There are some unconfirmed reports, however, that this matter may simply be motivated by culinary pursuits. Simplyjimmyd's Food Editor, jimmyd, reports that human testicals and other parts of a man's genitalia are a little-known Korean delicacy prepared on special occasions by an elite group of Korean iron-chefs for men who have taken vows to remain celibate, although their celibacy is only practiced in their relationships with women.
There is also evidence to support speculation that Wanker Wang was considering having the most impressive set of balls and penis attached to his own body in hopes of becoming a male contract star for his day-job employers at Anabolic, a San Fernando Valley based porn production company. This act, of course, would place Wanker Wang ahead of Metro's contract star, Houston, in terms of it being a more significant body enhancement.
Whether Luke Ford's Wanker Wang is officially implicated in this sordid matter with Michigan's Shuo Shan Wang remains to be seen. But the evidence seems to be mounting:
1. Both Wangs seem to be obsessed with large, male, genitalia.
2. Both Wangs utilized the internet to search for testicals and penises.
3. Both Wangs are fond of strawberry pie.

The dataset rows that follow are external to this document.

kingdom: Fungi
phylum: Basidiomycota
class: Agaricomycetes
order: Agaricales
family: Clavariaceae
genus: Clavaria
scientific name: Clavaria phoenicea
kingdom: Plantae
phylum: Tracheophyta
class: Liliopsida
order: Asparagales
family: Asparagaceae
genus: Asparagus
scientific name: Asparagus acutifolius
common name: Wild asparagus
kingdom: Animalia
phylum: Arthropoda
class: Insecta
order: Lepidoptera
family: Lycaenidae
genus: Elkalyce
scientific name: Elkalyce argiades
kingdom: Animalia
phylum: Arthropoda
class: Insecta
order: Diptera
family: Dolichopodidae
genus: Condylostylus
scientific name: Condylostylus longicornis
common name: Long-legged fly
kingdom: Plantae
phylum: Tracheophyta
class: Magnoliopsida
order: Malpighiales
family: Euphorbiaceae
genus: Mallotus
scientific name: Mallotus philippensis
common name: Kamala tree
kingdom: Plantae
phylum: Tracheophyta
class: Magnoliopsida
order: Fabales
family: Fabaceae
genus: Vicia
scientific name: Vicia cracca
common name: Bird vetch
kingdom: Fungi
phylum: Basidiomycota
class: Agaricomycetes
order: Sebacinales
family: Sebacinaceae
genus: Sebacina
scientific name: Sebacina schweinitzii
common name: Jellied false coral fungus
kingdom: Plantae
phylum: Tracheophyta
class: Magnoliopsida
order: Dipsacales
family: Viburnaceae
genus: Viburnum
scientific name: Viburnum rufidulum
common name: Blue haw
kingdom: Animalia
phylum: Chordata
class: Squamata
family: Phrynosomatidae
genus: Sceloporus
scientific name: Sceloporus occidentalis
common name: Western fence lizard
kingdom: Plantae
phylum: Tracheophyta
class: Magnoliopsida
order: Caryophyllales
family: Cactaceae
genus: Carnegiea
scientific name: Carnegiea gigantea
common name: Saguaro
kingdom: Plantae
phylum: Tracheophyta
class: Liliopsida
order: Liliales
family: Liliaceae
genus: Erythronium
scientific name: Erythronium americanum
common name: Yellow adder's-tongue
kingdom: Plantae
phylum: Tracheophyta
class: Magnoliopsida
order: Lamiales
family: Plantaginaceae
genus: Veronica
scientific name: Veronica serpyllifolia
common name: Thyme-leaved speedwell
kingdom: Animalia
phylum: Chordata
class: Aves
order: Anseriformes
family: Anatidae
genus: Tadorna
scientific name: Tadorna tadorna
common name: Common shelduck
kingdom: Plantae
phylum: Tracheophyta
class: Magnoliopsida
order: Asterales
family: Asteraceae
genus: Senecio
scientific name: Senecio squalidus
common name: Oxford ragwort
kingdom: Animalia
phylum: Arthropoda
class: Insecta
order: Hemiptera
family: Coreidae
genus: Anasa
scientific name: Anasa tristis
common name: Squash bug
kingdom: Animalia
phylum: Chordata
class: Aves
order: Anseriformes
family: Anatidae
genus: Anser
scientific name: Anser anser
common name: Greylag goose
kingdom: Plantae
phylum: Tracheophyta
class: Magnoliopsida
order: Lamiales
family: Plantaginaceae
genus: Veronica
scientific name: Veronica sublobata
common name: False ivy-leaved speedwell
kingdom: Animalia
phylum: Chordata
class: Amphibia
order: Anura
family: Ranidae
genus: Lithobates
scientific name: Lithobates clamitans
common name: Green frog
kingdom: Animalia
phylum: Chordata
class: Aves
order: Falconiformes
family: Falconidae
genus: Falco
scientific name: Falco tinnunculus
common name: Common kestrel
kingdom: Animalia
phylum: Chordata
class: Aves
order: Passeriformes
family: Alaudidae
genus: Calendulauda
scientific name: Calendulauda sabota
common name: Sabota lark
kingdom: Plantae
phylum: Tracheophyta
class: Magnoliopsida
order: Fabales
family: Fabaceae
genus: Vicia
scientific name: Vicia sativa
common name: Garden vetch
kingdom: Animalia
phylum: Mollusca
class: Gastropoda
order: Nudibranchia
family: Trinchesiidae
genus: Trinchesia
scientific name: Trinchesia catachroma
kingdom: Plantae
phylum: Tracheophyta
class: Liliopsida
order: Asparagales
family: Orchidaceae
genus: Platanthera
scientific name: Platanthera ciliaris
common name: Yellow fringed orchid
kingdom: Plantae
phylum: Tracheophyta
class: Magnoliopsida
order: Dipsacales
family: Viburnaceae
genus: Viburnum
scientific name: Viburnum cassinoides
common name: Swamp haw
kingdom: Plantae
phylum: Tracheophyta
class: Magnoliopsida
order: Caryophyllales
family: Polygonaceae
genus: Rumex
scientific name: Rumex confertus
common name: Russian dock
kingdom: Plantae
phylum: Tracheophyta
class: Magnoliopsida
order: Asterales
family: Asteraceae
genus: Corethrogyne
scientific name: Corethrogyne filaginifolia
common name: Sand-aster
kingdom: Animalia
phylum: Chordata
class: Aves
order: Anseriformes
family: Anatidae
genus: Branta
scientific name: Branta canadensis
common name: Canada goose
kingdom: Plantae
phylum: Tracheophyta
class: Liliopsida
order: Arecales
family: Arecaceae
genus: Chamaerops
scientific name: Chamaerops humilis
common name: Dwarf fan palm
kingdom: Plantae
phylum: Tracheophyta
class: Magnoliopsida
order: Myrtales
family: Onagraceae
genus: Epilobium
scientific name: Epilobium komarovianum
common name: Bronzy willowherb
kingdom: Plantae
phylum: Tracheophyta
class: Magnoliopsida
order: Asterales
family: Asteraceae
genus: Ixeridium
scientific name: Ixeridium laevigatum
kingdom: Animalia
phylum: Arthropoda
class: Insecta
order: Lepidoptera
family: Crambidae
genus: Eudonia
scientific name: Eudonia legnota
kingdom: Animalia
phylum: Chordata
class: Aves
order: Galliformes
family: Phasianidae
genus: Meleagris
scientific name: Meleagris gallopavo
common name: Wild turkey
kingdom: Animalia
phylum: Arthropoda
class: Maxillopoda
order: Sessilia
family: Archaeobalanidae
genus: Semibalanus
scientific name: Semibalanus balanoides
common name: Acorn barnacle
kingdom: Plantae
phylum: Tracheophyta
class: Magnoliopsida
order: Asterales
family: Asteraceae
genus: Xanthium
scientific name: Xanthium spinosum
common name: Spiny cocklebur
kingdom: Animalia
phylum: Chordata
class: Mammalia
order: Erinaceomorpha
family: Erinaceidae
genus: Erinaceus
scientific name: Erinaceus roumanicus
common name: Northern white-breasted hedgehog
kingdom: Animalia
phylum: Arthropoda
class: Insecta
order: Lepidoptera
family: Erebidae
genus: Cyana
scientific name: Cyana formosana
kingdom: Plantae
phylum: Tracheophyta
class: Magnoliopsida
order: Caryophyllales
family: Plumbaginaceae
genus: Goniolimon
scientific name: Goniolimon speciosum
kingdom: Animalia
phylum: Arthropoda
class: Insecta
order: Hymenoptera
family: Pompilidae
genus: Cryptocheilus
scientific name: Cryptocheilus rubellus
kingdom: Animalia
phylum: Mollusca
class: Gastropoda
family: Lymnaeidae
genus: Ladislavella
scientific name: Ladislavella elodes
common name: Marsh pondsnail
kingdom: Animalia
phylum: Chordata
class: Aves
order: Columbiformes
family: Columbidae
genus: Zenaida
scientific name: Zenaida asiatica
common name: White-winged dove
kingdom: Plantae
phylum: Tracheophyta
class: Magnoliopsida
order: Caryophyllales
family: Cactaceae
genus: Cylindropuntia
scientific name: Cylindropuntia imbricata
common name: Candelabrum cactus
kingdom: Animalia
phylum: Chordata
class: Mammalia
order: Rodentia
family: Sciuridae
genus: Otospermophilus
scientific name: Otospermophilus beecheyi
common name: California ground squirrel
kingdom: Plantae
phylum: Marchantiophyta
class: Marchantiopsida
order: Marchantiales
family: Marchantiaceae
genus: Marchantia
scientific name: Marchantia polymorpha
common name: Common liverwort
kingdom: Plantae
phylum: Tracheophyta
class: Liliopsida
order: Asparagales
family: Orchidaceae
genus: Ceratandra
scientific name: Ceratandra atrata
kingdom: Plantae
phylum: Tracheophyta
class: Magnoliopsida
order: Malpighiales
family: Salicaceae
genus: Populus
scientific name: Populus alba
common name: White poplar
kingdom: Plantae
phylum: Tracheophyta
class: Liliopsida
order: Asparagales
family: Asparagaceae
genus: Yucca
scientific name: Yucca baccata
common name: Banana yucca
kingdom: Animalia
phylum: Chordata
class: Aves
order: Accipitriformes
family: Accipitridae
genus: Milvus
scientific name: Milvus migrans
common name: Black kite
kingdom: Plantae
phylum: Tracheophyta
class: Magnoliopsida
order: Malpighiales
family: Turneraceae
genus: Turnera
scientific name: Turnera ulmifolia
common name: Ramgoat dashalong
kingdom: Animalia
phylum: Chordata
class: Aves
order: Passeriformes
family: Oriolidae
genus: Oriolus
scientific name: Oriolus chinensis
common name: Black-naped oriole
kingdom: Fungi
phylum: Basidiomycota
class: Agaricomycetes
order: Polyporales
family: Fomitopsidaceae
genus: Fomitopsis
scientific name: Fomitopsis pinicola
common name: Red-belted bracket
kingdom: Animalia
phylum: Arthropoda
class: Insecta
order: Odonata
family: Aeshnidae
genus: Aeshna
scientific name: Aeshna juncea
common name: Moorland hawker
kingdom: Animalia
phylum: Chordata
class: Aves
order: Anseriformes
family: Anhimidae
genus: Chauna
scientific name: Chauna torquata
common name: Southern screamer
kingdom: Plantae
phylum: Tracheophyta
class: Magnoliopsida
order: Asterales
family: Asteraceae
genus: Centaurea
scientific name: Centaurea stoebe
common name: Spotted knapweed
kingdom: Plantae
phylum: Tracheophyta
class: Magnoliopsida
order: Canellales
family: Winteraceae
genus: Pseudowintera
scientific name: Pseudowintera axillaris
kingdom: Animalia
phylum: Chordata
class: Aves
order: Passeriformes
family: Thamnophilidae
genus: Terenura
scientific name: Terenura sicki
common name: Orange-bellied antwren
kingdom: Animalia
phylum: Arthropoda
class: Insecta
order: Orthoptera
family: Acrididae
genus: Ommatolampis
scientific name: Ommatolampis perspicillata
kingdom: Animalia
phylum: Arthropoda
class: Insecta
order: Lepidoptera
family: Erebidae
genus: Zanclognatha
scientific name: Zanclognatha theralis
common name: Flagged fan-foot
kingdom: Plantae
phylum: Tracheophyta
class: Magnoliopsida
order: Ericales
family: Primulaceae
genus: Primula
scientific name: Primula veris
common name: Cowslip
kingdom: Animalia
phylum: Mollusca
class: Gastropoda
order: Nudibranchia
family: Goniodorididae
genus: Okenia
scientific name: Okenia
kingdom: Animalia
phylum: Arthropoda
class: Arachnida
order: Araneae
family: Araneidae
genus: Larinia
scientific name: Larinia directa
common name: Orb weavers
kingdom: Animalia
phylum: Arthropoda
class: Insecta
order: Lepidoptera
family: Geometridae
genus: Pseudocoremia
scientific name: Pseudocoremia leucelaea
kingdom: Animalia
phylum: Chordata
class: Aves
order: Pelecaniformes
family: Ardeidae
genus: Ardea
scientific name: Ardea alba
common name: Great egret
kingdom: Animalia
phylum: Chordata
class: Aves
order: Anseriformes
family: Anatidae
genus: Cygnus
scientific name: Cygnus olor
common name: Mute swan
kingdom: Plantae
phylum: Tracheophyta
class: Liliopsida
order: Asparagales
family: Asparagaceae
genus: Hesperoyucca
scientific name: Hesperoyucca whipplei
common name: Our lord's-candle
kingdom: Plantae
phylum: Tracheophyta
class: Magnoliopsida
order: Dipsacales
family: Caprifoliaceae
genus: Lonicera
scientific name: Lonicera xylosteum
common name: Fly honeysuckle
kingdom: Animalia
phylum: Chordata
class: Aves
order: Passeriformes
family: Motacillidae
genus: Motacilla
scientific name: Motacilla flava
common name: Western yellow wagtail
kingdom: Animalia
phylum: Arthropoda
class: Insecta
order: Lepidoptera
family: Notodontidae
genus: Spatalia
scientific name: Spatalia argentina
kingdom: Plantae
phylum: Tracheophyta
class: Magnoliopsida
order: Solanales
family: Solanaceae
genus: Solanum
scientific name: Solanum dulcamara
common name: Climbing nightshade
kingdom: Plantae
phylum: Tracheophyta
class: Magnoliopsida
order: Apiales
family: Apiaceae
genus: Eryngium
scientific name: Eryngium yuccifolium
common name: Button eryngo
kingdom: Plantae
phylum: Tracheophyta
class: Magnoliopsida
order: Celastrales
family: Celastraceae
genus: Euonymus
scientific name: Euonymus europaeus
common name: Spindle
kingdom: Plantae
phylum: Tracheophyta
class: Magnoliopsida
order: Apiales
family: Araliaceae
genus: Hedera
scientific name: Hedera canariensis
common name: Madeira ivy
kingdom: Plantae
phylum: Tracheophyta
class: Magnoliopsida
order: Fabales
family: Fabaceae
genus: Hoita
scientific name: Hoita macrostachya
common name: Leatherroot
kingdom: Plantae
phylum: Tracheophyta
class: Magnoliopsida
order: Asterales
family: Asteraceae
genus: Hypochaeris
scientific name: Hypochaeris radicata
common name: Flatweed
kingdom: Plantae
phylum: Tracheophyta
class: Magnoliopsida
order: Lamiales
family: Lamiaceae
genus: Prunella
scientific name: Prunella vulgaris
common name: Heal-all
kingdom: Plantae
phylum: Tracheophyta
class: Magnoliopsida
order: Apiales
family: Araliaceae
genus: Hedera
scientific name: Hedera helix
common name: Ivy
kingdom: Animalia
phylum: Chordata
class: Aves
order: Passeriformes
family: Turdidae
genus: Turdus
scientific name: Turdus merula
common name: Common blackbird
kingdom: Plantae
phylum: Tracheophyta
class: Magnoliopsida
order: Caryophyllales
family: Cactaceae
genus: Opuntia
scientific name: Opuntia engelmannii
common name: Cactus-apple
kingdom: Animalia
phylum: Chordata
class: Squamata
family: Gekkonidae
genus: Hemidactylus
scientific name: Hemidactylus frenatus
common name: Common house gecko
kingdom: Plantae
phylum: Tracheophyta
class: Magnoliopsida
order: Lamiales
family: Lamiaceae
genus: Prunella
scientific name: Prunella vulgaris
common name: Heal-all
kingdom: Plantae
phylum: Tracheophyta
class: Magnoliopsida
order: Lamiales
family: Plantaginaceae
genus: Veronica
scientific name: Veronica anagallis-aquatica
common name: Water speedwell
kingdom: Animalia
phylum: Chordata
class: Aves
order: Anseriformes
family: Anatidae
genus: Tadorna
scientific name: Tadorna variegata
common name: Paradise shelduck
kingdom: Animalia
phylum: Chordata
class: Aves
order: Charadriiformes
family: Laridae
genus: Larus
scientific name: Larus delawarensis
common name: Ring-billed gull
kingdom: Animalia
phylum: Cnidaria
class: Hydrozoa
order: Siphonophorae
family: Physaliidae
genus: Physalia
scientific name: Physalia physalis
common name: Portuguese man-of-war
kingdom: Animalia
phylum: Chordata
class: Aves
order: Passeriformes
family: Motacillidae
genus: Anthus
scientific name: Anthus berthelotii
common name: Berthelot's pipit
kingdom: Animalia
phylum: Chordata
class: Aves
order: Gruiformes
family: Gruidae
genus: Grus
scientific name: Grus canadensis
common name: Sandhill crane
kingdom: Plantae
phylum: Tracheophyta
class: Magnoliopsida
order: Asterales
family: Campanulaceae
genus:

This reporter, however, will refrain from continuing to list these similarities from the growing mountain of evidence that links Wanker Wang to Shuo Shan Wang. This, of couse, out of professional and personal respect for my colleague, Mr. W. Wang, of lukeford.com.
But as more evidence becomes public, simplyjimmyd will most-likely continue to report on this bizarre tale of two Wangs in search of a giant, Asian, schlong.